Abramson Cancer Center and Division of Hematology/Oncology, Department of Medicine, University of Pennsylvania Perelman School of Medicine, Philadelphia, PA, USA.
Institute of Medical Genetics and Pathology, University Hospital Basel, University of Basel, Switzerland.
Lung Cancer. 2021 Dec;162:42-53. doi: 10.1016/j.lungcan.2021.09.003. Epub 2021 Sep 15.
Precision medicine in non-small cell lung cancer (NSCLC) is a rapidly evolving area, with the development of targeted therapies for advanced disease and concomitant molecular testing to inform clinical decision-making.

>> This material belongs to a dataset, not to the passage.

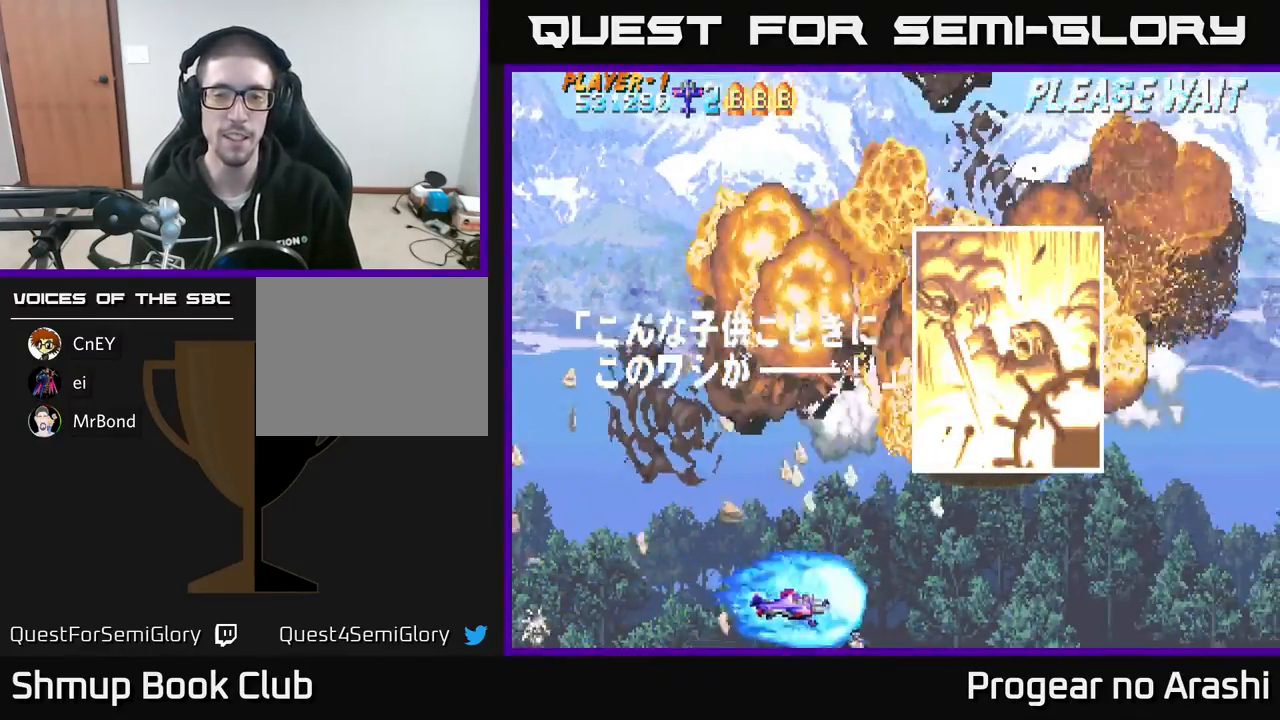
{"buttons": [], "left_stick": "center", "events": [[117, "DPAD_LEFT", "up"], [150, "DPAD_UP", "up"]]}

In contrast, routine molecular testing in stage I-III disease has not been required, where standard of care comprises surgery with or without adjuvant or neoadjuvant chemotherapy, or concurrent chemoradiotherapy for unresectable stage III disease, without the integration of targeted therapy. However, the phase 3 ADAURA trial has recently shown that the epidermal growth factor receptor (EGFR) tyrosine kinase inhibitor (TKI), osimertinib, reduces the risk of disease recurrence by 80% versus placebo in the adjuvant setting for patients with stage IB-IIIA EGFR mutation-positive NSCLC following complete tumor resection with or without adjuvant chemotherapy, according to physician and patient choice. Treatment with adjuvant osimertinib requires selection of patients based on the presence of an EGFR-TKI sensitizing mutation. Other targeted agents are currently being evaluated in the adjuvant and neoadjuvant settings. Approval of at least some of these other agents is highly likely in the coming years, bringing with it in parallel, a requirement for comprehensive molecular testing for stage I-III disease. In this review, we consider the implications of integrating molecular testing into practice when managing patients with stage I-III non-squamous NSCLC. We discuss best practices, approaches and challenges from pathology, surgical and oncology perspectives.
非小细胞肺癌(NSCLC)的精准医学是一个快速发展的领域,针对晚期疾病的靶向治疗不断发展,同时也进行伴随的分子检测以指导临床决策。相比之下,I 期-III 期疾病的常规分子检测并非必需,标准治疗包括手术加或不加辅助或新辅助化疗,或不可切除的 III 期疾病的同步放化疗,而不整合靶向治疗。然而,最近的 ADAURA 三期临床试验表明,表皮生长因子受体(EGFR)酪氨酸激酶抑制剂(TKI)奥希替尼与安慰剂相比,可将完全肿瘤切除后(无论是否接受辅助化疗)、EGFR 突变阳性的 I 期-IIIA 期 NSCLC 患者的疾病复发风险降低 80%,具体取决于医生和患者的选择。辅助奥希替尼治疗需要根据患者是否存在 EGFR-TKI 敏感突变来选择。其他靶向药物目前正在辅助和新辅助环境中进行评估。在未来几年,这些其他药物中的至少一些获得批准的可能性很高,随之而来的是对 I 期-III 期疾病进行全面分子检测的要求。在这篇综述中,我们考虑了当管理 I 期-III 期非鳞状 NSCLC 患者时将分子检测整合到实践中的意义。我们从病理学、外科和肿瘤学的角度讨论了最佳实践、方法和挑战。